■ Job item: Report each line in the data below that contains the word "Apoyo".

BEGIN

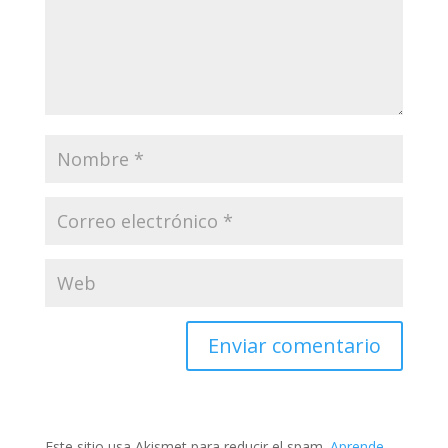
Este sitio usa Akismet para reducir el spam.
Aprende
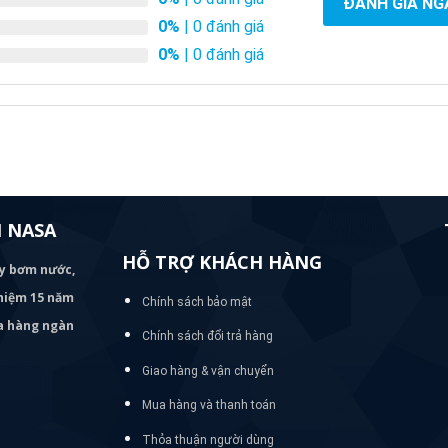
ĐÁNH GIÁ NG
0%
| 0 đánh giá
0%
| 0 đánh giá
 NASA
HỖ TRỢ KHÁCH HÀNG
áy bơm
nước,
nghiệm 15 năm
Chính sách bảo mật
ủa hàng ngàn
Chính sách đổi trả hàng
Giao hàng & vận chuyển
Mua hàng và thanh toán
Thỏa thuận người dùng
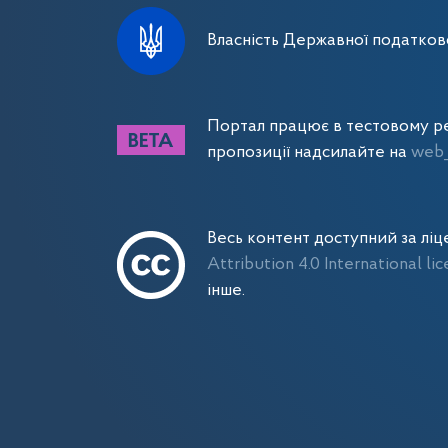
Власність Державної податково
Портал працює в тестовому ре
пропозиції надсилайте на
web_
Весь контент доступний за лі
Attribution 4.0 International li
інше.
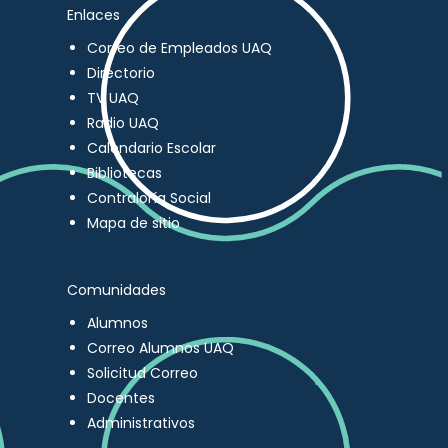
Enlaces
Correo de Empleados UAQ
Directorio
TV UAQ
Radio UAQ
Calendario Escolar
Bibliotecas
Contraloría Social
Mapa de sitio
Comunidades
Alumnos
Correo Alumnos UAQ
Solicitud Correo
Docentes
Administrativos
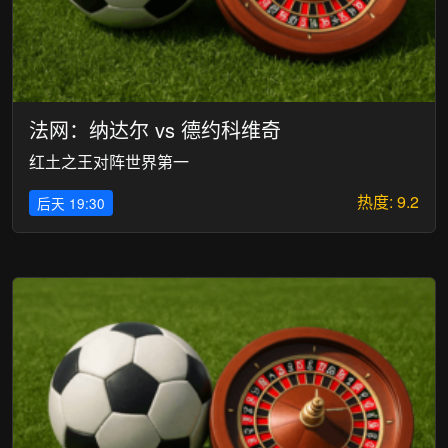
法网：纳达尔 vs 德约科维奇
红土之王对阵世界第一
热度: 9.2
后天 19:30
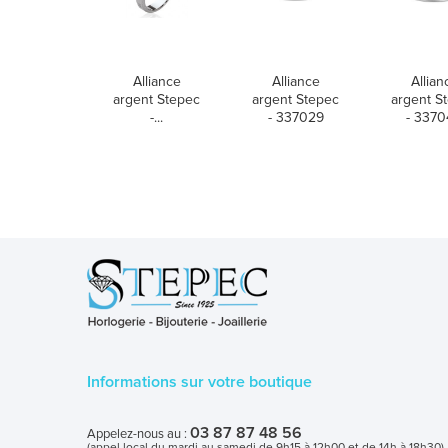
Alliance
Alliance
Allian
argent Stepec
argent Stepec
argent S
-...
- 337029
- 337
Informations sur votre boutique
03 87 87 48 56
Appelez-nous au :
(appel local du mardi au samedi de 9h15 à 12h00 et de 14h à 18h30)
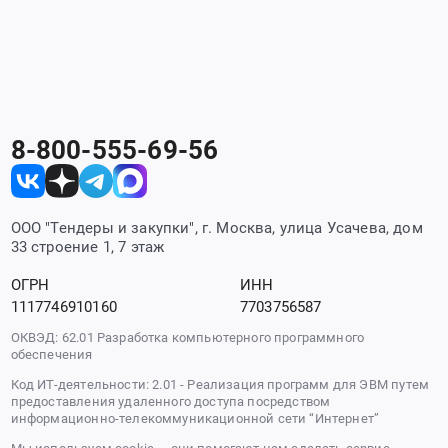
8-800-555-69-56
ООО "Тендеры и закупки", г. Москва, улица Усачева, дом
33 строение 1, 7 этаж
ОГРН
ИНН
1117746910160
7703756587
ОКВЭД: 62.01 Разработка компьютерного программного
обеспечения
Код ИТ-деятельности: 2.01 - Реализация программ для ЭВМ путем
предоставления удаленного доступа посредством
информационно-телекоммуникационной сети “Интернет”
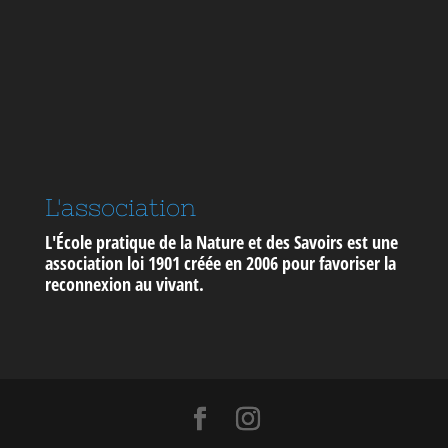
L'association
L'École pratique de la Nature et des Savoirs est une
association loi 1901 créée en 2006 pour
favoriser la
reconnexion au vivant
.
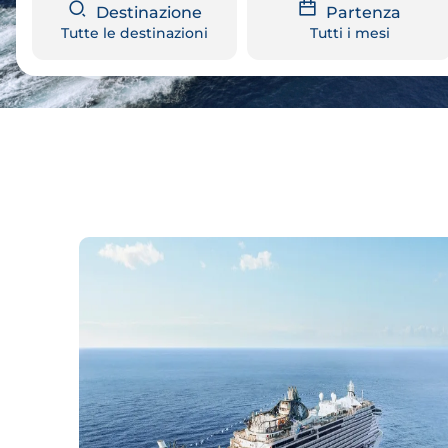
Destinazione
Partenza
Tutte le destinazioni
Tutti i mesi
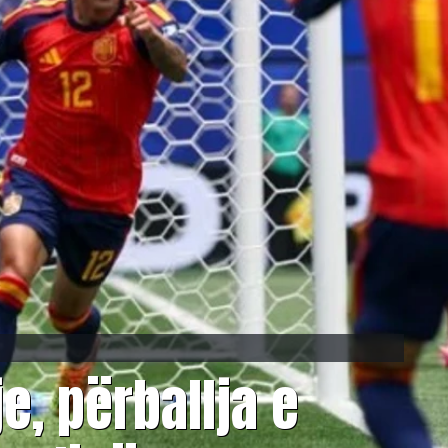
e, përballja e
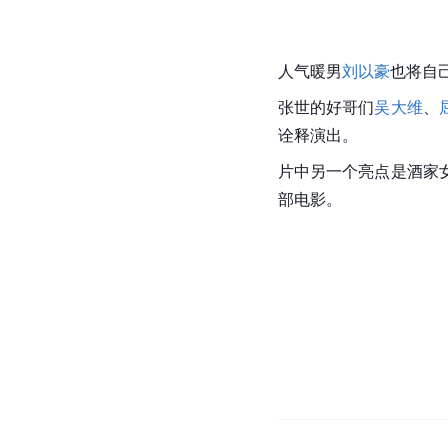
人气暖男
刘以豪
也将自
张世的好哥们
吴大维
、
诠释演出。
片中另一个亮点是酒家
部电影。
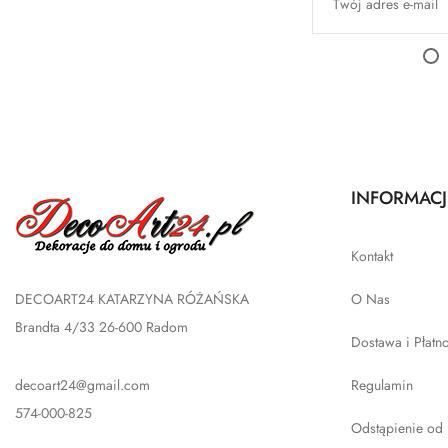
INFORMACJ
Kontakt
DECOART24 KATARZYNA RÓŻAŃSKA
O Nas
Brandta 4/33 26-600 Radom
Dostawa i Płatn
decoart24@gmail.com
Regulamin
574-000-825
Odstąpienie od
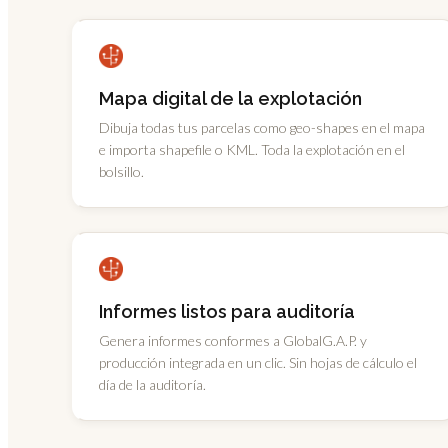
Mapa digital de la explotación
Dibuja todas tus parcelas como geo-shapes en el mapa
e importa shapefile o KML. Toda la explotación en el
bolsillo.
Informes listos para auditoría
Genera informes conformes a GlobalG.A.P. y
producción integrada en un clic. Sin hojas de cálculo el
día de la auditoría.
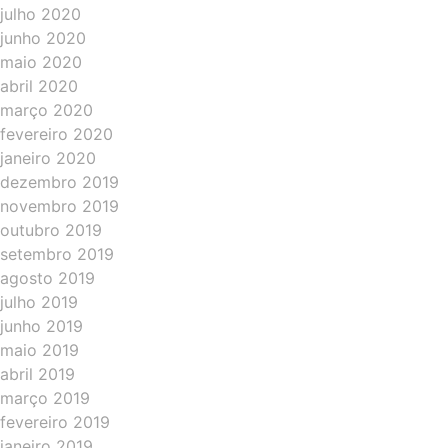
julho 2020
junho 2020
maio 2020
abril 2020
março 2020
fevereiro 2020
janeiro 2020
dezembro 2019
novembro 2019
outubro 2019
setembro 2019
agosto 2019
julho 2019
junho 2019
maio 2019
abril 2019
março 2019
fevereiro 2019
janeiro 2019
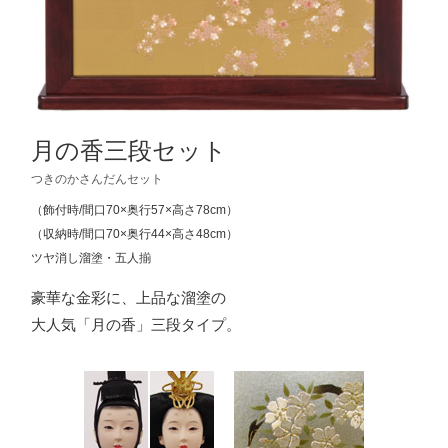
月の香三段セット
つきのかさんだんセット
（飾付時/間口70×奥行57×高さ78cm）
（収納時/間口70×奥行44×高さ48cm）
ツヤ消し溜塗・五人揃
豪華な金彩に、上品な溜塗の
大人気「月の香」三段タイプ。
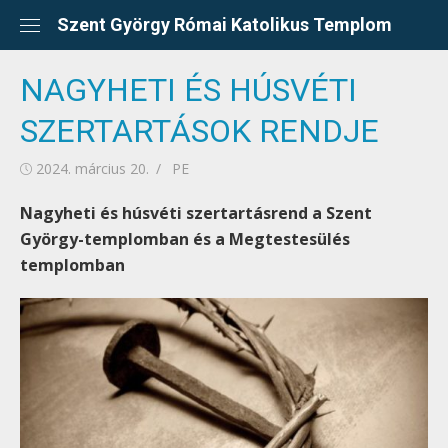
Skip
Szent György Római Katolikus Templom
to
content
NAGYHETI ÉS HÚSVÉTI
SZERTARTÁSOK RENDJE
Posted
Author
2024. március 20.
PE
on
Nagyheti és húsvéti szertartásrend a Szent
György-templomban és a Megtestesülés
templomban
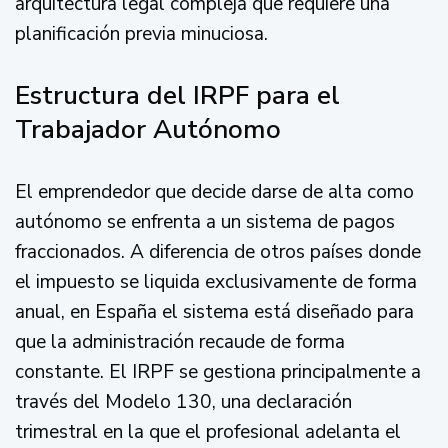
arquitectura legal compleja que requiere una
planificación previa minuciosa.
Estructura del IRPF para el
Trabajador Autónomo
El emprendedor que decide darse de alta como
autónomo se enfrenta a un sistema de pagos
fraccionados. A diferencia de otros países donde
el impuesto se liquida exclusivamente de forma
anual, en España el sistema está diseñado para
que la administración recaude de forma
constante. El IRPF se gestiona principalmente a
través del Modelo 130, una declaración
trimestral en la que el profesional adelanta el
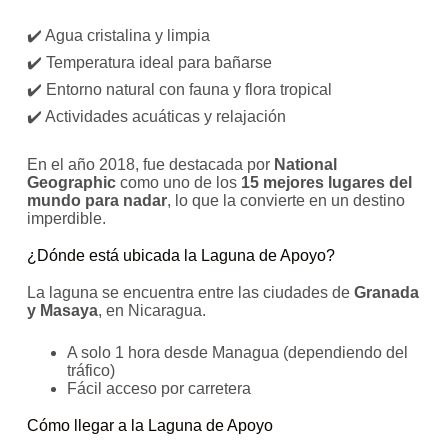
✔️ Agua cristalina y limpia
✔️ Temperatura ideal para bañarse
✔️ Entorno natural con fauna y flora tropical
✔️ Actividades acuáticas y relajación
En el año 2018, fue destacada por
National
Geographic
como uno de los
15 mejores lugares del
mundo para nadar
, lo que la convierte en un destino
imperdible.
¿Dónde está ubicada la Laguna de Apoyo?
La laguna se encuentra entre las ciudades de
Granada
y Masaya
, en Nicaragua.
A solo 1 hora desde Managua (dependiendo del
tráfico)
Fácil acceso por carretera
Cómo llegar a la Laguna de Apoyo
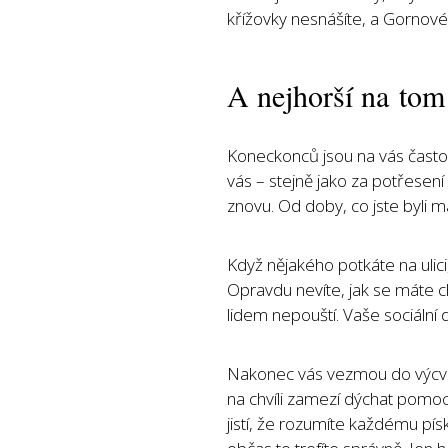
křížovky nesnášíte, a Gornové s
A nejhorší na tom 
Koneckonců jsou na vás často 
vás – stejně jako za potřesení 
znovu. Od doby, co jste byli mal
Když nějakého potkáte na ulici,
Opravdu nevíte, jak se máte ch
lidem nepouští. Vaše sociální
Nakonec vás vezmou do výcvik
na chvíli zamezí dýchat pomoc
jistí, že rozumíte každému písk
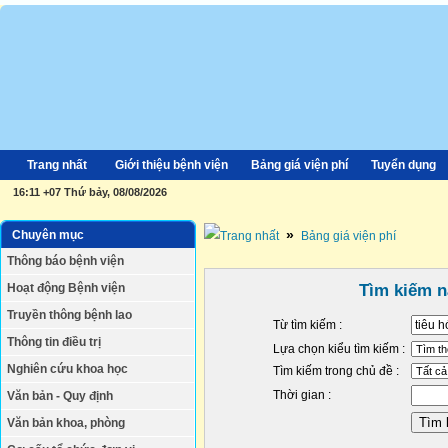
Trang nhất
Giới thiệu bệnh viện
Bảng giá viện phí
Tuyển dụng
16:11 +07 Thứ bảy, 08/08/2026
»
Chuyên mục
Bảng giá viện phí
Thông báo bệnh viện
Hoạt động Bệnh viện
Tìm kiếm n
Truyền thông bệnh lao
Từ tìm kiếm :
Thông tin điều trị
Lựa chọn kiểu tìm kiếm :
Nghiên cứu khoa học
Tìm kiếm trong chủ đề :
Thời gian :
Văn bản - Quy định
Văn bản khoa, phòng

END

■ Written answer:
¿Dónde está ubicada la Laguna de Apoyo?
Cómo llegar a la Laguna de Apoyo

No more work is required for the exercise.